Reproduce the entries below in full, replacing every occurrence of "collectors" with "collected by" and leaving everything else unchanged.

## MATERIAL PROVIDED
+ + +

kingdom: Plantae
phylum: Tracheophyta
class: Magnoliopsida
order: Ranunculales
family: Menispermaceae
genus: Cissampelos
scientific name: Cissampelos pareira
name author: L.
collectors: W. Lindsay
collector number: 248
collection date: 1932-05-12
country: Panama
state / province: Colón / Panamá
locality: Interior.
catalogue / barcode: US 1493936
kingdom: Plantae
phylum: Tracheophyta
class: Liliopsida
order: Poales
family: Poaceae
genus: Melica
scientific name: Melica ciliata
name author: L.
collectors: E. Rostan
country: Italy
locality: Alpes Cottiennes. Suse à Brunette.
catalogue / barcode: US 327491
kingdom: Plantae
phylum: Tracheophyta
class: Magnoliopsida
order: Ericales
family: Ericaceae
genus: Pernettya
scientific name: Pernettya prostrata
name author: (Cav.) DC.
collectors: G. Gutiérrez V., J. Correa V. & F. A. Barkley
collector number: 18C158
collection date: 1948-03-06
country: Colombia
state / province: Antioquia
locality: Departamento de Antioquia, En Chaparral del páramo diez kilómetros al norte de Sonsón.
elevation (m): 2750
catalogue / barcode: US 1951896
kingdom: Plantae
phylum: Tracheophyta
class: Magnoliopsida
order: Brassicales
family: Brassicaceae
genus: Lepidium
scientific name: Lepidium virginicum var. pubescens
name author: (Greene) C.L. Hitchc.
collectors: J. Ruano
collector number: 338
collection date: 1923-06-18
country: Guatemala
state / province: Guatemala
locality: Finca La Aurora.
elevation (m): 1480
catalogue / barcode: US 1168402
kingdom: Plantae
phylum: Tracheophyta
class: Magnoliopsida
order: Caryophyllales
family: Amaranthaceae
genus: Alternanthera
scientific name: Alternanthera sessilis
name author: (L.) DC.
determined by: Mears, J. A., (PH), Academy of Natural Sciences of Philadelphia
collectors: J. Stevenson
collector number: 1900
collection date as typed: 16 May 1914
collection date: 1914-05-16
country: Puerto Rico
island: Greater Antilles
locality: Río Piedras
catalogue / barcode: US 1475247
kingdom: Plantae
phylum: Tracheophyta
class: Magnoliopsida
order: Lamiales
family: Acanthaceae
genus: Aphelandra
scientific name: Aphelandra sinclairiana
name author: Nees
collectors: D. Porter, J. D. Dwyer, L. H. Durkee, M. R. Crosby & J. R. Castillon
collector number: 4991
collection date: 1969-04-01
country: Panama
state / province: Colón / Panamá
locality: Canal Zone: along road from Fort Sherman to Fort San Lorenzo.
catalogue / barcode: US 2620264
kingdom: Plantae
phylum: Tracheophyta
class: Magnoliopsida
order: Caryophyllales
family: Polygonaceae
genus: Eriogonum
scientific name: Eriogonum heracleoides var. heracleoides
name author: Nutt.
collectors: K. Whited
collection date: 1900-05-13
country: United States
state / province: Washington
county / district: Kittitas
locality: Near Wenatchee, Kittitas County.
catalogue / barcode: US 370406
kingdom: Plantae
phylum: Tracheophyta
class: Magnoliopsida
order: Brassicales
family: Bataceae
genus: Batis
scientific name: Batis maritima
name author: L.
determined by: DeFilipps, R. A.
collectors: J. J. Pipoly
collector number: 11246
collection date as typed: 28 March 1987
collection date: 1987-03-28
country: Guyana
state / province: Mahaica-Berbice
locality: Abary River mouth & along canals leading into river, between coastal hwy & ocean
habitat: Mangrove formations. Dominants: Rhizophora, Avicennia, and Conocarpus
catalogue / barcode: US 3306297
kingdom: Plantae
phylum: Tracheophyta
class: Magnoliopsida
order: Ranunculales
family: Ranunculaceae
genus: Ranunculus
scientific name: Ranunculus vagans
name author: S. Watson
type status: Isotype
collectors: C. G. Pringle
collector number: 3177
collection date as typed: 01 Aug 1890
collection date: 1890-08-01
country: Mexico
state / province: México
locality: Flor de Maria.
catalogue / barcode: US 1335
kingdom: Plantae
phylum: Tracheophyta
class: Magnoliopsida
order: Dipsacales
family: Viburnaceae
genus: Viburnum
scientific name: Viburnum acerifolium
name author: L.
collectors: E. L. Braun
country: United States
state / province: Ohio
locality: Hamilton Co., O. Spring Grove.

+ + +

## WRITTEN RESPONSE
kingdom: Plantae
phylum: Tracheophyta
class: Magnoliopsida
order: Ranunculales
family: Menispermaceae
genus: Cissampelos
scientific name: Cissampelos pareira
name author: L.
collected by: W. Lindsay
collector number: 248
collection date: 1932-05-12
country: Panama
state / province: Colón / Panamá
locality: Interior.
catalogue / barcode: US 1493936
kingdom: Plantae
phylum: Tracheophyta
class: Liliopsida
order: Poales
family: Poaceae
genus: Melica
scientific name: Melica ciliata
name author: L.
collected by: E. Rostan
country: Italy
locality: Alpes Cottiennes. Suse à Brunette.
catalogue / barcode: US 327491
kingdom: Plantae
phylum: Tracheophyta
class: Magnoliopsida
order: Ericales
family: Ericaceae
genus: Pernettya
scientific name: Pernettya prostrata
name author: (Cav.) DC.
collected by: G. Gutiérrez V., J. Correa V. & F. A. Barkley
collector number: 18C158
collection date: 1948-03-06
country: Colombia
state / province: Antioquia
locality: Departamento de Antioquia, En Chaparral del páramo diez kilómetros al norte de Sonsón.
elevation (m): 2750
catalogue / barcode: US 1951896
kingdom: Plantae
phylum: Tracheophyta
class: Magnoliopsida
order: Brassicales
family: Brassicaceae
genus: Lepidium
scientific name: Lepidium virginicum var. pubescens
name author: (Greene) C.L. Hitchc.
collected by: J. Ruano
collector number: 338
collection date: 1923-06-18
country: Guatemala
state / province: Guatemala
locality: Finca La Aurora.
elevation (m): 1480
catalogue / barcode: US 1168402
kingdom: Plantae
phylum: Tracheophyta
class: Magnoliopsida
order: Caryophyllales
family: Amaranthaceae
genus: Alternanthera
scientific name: Alternanthera sessilis
name author: (L.) DC.
determined by: Mears, J. A., (PH), Academy of Natural Sciences of Philadelphia
collected by: J. Stevenson
collector number: 1900
collection date as typed: 16 May 1914
collection date: 1914-05-16
country: Puerto Rico
island: Greater Antilles
locality: Río Piedras
catalogue / barcode: US 1475247
kingdom: Plantae
phylum: Tracheophyta
class: Magnoliopsida
order: Lamiales
family: Acanthaceae
genus: Aphelandra
scientific name: Aphelandra sinclairiana
name author: Nees
collected by: D. Porter, J. D. Dwyer, L. H. Durkee, M. R. Crosby & J. R. Castillon
collector number: 4991
collection date: 1969-04-01
country: Panama
state / province: Colón / Panamá
locality: Canal Zone: along road from Fort Sherman to Fort San Lorenzo.
catalogue / barcode: US 2620264
kingdom: Plantae
phylum: Tracheophyta
class: Magnoliopsida
order: Caryophyllales
family: Polygonaceae
genus: Eriogonum
scientific name: Eriogonum heracleoides var. heracleoides
name author: Nutt.
collected by: K. Whited
collection date: 1900-05-13
country: United States
state / province: Washington
county / district: Kittitas
locality: Near Wenatchee, Kittitas County.
catalogue / barcode: US 370406
kingdom: Plantae
phylum: Tracheophyta
class: Magnoliopsida
order: Brassicales
family: Bataceae
genus: Batis
scientific name: Batis maritima
name author: L.
determined by: DeFilipps, R. A.
collected by: J. J. Pipoly
collector number: 11246
collection date as typed: 28 March 1987
collection date: 1987-03-28
country: Guyana
state / province: Mahaica-Berbice
locality: Abary River mouth & along canals leading into river, between coastal hwy & ocean
habitat: Mangrove formations. Dominants: Rhizophora, Avicennia, and Conocarpus
catalogue / barcode: US 3306297
kingdom: Plantae
phylum: Tracheophyta
class: Magnoliopsida
order: Ranunculales
family: Ranunculaceae
genus: Ranunculus
scientific name: Ranunculus vagans
name author: S. Watson
type status: Isotype
collected by: C. G. Pringle
collector number: 3177
collection date as typed: 01 Aug 1890
collection date: 1890-08-01
country: Mexico
state / province: México
locality: Flor de Maria.
catalogue / barcode: US 1335
kingdom: Plantae
phylum: Tracheophyta
class: Magnoliopsida
order: Dipsacales
family: Viburnaceae
genus: Viburnum
scientific name: Viburnum acerifolium
name author: L.
collected by: E. L. Braun
country: United States
state / province: Ohio
locality: Hamilton Co., O. Spring Grove.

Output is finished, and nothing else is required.